Roth ROE Question
Hello,
I have a client with the following scenario that I was looking for some feedback on:
Client made a contribution to their Roth IRA on 6/6/24 for $7,000. Later on in the year, lets say 8/8/24, the client requested a distribution of the $7,000. Now, the CPA is reviewing the client’s tax returns and realized the client’s 2024 contribution was ineligible.
Question: Typically we would recommend the client request a return of excess (including gains or loss), but they already processed a distribution. What is the best approach to correct the $7,000 excess contribution since the funds are no longer in the client’s account and we are well past the 60-day rollover period?
Thank you.
Permalink Submitted by Alan - IRA critic on Thu, 2025-03-13 11:48
The distribution was not processed as a return of excess, and an actual return of contribution must be requested to eliminate the excise tax. Any gain included in the return of excess will be taxable on the 2024 return, so unless client is filing an extension, the return of excess should be requested right away if the filing is to be completed before 4/15, so the CPA will know the amount of any gains that must be added to 2024 income.

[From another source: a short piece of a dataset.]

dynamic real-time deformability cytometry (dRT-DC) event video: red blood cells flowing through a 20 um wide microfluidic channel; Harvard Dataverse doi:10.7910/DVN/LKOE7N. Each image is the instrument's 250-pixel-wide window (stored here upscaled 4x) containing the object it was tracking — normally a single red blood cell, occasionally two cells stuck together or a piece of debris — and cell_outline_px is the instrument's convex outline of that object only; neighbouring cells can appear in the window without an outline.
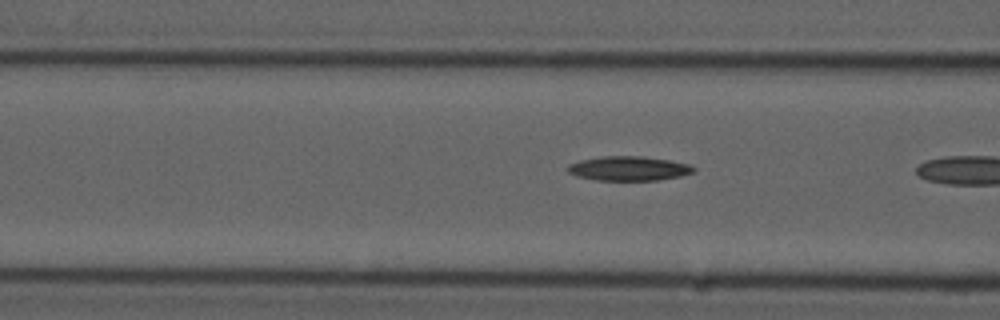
{"species": "common noctule bat (a hibernating species)", "species_latin": "Nyctalus noctula", "temperature_condition": "cold", "stored_images_in_passage": 5, "camera_frame_rate_fps": 3000, "um_per_image_px": 0.085, "animal": {"sex": "male", "forearm_length_mm": 52.5}, "frame": {"image": 1, "passage_image": 4, "time_ms": 1.0, "image_size_px": [1000, 320], "cell_outline_px": [[696, 172], [680, 176], [656, 180], [596, 180], [576, 176], [568, 172], [568, 164], [580, 160], [604, 156], [644, 156], [692, 164], [696, 168]], "centroid_in_image_um": [53.48, 14.31], "position_along_channel_um": 113.1, "area_um2": 17.98}}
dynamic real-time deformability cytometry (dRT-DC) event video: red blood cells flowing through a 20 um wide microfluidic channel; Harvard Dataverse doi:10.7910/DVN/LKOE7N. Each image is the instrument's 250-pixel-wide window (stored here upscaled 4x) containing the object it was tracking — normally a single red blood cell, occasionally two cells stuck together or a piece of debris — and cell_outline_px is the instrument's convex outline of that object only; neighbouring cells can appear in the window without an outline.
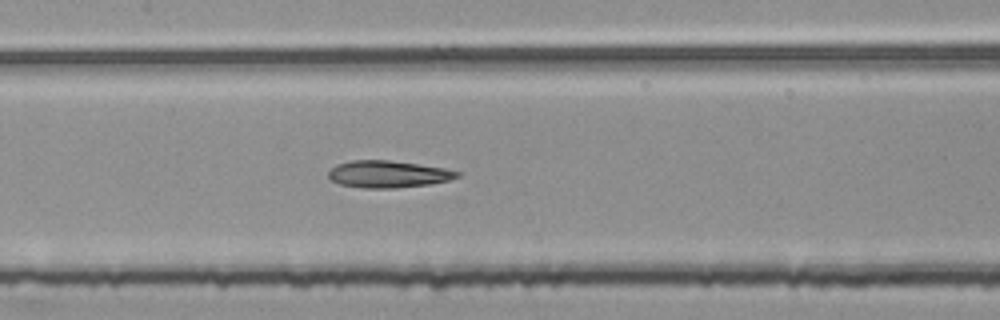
{"species": "common noctule bat (a hibernating species)", "species_latin": "Nyctalus noctula", "temperature_condition": "room temperature", "stored_images_in_passage": 53, "segment_of_instrument_passage": [2, 2], "camera_frame_rate_fps": 3000, "um_per_image_px": 0.085, "animal": {"sex": "female", "body_mass_g": 25.1}, "frame": {"image": 1, "passage_image": 25, "time_ms": 8.0, "image_size_px": [1000, 320], "cell_outline_px": [[460, 176], [448, 180], [428, 184], [396, 188], [364, 188], [340, 184], [332, 180], [328, 176], [328, 172], [336, 164], [352, 160], [392, 160], [444, 168], [460, 172]], "centroid_in_image_um": [32.97, 14.79], "position_along_channel_um": 174.4, "area_um2": 20.17}}
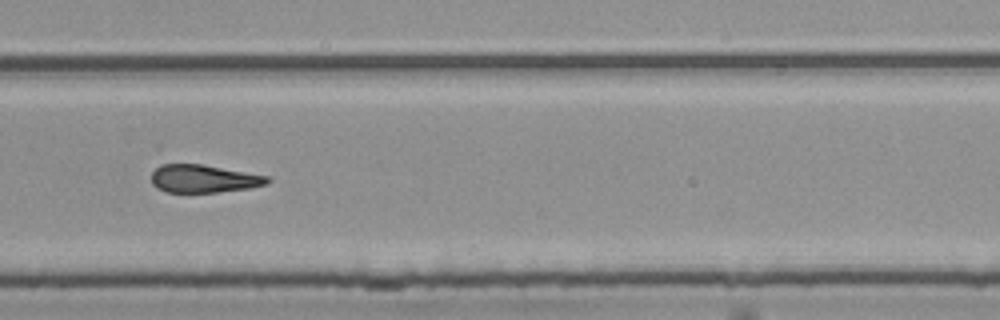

However, if there is less than 7000 left in the Roth IRA to process the return of excess, please advise, and if so whether client has other Roth IRA accounts.
Permalink Submitted by Kevin O'Hearn on Thu, 2025-03-13 12:48
Thank you Alan. There is less than $7k left in the Roth IRA and they do not have any other Roth IRA accounts. The client removed all of their cost basis (the contributions) in 2024 because they are under 59 ½ and needed money without paying taxes and/or penalties. The remaining amount in the Roth is all of the earnings, which is less than $7,000.
Permalink Submitted by Alan - IRA critic on Thu, 2025-03-13 17:22
This is a very rare fact pattern. Apparently, the client has been pulling his Roth IRA contribution basis leaving only the gains in the Roth. Then, a 2024 excess contribution was made that was not removed correctly. If the excess is not removed properly by the due date, there will be a 6% excise tax on the 2024 return – Form 5329, but the excise tax for 2024 will not exceed 6% of the year end Roth balance if that balance is under 7000.
The Form 8606 Inst include a “regular Roth contribution worksheet – Line 22” which includes a footnote that returned contributions cannot be included in regular contribution basis. As a result, if the 2024 excess contribution is now returned in order to avoid the 6% excise tax, it will turn the 2024 distribution of 7000 into a taxable distribution of gains because line 22 will not have enough basis to cover the 7000. The excise tax will be less than the income tax if the reason for the excess was MAGI that was too high. If the excess was due to no earned income, then the income tax could be lower than the excise tax.
If client will have earned income in 2025, but MAGI that will allow a Roth contribution for 2025, the client could choose to absorb the excess on Form 5329 for 2025. That would eliminate the need to have the excess returned and would also eliminate the 7000 distribution taken last year from being taxable. All that would be owed is the 6% excise on the lesser of 7000 or the 12/31/2024 Roth balance. The Roth would still be mostly gains, but the gains would not have been distributed in 2024.
This might drive the CPA crazy, given the choices.